I guess AI can stand for Absolute Ignorance too
Adrian when he saw a boat: “Some people have too much money.”
Adrian when he shops at Amazon: “The man being exploited by the richest man on the planet supports Swansea. Isn’t that nice?”
Adrian is the most ordinary person that’s written for the Guardian in about twenty years, and for that reason alone it’s worth reading his crayon-like scrawls.

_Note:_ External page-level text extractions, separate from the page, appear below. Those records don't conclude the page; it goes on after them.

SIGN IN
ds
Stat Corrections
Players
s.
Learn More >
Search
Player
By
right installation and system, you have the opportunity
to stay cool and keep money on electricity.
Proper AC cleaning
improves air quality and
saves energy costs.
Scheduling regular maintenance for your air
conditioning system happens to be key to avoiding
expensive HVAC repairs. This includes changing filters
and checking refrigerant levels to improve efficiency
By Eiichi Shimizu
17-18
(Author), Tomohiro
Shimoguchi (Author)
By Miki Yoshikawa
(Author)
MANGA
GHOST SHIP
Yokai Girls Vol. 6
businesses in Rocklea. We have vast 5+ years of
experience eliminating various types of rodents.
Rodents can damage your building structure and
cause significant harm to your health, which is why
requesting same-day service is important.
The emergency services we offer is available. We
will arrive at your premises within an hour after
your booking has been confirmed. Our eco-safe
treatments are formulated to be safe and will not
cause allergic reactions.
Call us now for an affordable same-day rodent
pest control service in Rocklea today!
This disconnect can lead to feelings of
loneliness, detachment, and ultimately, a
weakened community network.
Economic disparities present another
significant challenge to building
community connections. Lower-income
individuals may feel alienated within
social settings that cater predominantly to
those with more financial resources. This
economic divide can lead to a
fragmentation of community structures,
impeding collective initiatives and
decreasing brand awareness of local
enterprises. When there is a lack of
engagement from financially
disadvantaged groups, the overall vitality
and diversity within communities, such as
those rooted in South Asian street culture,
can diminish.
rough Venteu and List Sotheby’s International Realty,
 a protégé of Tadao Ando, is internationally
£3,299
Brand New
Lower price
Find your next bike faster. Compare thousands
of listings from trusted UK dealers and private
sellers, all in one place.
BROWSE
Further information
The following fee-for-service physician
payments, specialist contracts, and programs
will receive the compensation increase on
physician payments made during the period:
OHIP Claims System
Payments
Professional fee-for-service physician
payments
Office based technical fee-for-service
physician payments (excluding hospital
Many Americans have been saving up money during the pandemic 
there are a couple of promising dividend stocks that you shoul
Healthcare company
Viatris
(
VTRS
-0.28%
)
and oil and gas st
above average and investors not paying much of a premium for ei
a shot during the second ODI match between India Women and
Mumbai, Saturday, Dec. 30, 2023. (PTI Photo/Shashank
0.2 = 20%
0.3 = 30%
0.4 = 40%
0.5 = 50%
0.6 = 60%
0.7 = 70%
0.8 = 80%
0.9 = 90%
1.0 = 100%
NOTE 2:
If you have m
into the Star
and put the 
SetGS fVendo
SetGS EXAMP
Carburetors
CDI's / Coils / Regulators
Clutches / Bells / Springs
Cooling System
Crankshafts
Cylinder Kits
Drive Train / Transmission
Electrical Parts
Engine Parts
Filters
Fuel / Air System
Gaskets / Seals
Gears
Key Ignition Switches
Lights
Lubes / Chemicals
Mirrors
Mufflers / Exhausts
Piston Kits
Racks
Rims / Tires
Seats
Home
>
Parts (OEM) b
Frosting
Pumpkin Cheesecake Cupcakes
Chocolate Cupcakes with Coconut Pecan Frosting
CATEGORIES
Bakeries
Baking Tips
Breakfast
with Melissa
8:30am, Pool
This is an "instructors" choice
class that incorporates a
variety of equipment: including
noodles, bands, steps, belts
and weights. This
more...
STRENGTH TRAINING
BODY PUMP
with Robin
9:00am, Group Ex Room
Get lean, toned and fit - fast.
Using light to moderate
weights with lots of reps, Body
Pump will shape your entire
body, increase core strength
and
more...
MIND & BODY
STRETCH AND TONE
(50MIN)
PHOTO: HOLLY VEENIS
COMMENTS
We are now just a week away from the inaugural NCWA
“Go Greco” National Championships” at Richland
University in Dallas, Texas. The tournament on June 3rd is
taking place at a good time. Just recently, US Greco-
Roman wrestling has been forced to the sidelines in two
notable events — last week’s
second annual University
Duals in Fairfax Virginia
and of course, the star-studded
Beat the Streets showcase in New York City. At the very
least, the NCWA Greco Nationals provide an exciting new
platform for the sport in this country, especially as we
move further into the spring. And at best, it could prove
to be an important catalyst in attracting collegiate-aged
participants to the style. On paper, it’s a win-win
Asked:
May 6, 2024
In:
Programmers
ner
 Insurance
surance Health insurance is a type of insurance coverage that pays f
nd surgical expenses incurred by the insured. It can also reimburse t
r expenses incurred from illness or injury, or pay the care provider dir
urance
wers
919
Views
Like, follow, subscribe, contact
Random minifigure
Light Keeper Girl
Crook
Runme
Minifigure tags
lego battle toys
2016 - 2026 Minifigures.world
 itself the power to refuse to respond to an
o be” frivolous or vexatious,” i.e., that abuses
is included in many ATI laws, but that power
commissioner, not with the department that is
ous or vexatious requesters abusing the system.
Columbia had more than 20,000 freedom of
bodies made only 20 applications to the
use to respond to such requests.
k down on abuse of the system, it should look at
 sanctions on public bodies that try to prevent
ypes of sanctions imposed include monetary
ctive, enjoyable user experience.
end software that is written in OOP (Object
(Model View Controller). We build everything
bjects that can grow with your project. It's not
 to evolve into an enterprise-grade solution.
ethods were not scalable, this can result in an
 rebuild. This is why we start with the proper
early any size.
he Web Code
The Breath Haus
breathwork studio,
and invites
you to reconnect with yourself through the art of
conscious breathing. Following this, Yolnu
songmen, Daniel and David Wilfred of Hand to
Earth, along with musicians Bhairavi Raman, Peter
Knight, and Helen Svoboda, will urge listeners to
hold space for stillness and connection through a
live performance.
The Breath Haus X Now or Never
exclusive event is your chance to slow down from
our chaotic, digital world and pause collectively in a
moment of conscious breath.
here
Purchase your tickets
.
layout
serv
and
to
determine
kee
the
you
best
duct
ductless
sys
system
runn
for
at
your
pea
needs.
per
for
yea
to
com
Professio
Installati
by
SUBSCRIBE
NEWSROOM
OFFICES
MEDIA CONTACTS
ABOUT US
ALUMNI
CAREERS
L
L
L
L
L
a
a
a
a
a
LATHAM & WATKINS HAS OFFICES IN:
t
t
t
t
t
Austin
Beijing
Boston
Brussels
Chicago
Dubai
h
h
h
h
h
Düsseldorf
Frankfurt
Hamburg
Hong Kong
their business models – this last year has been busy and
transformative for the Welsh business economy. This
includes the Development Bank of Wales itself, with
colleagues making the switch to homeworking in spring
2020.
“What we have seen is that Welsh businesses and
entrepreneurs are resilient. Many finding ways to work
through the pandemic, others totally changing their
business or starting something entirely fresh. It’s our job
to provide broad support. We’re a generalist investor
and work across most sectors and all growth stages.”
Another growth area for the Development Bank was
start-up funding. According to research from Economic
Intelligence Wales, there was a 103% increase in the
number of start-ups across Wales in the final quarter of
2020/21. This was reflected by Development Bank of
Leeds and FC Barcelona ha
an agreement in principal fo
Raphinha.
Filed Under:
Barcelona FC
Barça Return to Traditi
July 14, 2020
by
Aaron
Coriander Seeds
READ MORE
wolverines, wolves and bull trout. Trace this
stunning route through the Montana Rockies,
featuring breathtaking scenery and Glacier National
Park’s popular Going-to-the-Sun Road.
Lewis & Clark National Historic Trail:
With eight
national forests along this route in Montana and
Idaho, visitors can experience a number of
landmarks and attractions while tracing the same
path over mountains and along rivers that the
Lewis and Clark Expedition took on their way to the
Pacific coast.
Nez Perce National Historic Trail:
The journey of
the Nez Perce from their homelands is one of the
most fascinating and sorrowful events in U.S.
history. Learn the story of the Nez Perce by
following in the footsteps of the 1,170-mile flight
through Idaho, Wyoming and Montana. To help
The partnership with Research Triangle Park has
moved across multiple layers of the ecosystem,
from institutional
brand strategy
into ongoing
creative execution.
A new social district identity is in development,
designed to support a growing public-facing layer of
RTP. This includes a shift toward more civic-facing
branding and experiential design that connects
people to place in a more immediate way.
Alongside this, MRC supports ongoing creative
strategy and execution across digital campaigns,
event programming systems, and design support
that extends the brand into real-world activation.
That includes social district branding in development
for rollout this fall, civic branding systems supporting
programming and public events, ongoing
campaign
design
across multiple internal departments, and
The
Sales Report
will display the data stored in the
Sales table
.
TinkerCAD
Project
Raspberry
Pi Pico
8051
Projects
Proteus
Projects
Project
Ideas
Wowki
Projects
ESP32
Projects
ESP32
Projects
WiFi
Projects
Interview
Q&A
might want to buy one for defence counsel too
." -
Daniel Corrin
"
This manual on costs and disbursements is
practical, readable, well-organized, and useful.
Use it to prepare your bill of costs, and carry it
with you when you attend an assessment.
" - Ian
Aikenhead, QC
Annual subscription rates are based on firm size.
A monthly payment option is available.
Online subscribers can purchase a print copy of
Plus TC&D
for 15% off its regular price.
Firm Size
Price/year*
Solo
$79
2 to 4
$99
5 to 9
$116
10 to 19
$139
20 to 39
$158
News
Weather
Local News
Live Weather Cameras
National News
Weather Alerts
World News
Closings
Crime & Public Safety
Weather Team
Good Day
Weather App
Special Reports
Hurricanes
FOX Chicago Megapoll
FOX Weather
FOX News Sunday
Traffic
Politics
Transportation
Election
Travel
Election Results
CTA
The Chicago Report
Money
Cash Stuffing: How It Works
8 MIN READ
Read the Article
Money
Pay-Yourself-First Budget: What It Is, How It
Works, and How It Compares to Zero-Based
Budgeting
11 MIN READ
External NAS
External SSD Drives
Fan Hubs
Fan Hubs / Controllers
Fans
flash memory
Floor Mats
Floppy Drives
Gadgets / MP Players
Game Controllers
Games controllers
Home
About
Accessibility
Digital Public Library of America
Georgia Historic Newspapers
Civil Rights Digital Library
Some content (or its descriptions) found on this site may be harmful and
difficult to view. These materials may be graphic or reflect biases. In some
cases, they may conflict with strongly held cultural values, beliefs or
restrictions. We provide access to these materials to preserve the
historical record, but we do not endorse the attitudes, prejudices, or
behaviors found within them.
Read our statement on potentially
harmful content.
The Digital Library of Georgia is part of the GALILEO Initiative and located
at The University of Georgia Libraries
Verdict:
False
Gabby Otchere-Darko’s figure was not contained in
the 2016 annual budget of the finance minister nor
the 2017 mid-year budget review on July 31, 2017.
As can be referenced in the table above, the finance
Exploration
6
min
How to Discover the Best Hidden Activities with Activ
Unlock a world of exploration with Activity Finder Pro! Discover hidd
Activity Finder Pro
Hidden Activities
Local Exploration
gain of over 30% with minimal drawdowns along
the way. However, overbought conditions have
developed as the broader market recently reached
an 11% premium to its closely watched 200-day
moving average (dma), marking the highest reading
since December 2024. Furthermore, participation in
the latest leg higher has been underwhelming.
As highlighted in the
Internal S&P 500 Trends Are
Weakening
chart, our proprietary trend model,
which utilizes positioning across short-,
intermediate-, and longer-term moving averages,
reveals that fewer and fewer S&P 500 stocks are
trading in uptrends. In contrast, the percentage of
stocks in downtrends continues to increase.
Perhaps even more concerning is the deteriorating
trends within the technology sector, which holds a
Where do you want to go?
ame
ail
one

“Why Can’t I Remember My Childhood? I Just Have A Suitcase Full Of Photographs Of Spiders, Smiling Businessmen, And A Colourful Beach Ball” | Adrian Chiles
Can imagine Chilesy submitting that headline as his whole column for the week
Have we ever considered the possibility that maybe Adrian only writes the headlines
They always make me think of the forced ‘What I did on my holidays’ essays I used to have to write in school.
Definitely. “Now Adrian you have to do 4 paragraphs per week”
“Fuck it I’ll just say I’m getting a new printer for the 4th, that’ll do”
“We got in the car then we went to the seaside then we saw a dog do a poo then had chips for tea”.
Don’t support the Guardian.
- Adrian has a drawer full of half-written columns from which he pulls one at random every week
- Adrian is looking round his house and writing columns about the things he sees
I wish dishwasher-loading was a competitive sport; the family trophy cabinet would be almost as full as one of his loads.
save it for thursday adrian!
Gotta be in the New Years Honours list
“When I got a letter through my door inviting me to the palace, at first I thought they meant Crystal Palace, to watch my beloved West Brom.”
Followed by four paragraphs talking about the envelope the letter came in.
Adrian Chiles is a Guardian columnist
She wrote this yesterday and all. Really want to know where this magic place people have moved to near Warrington is.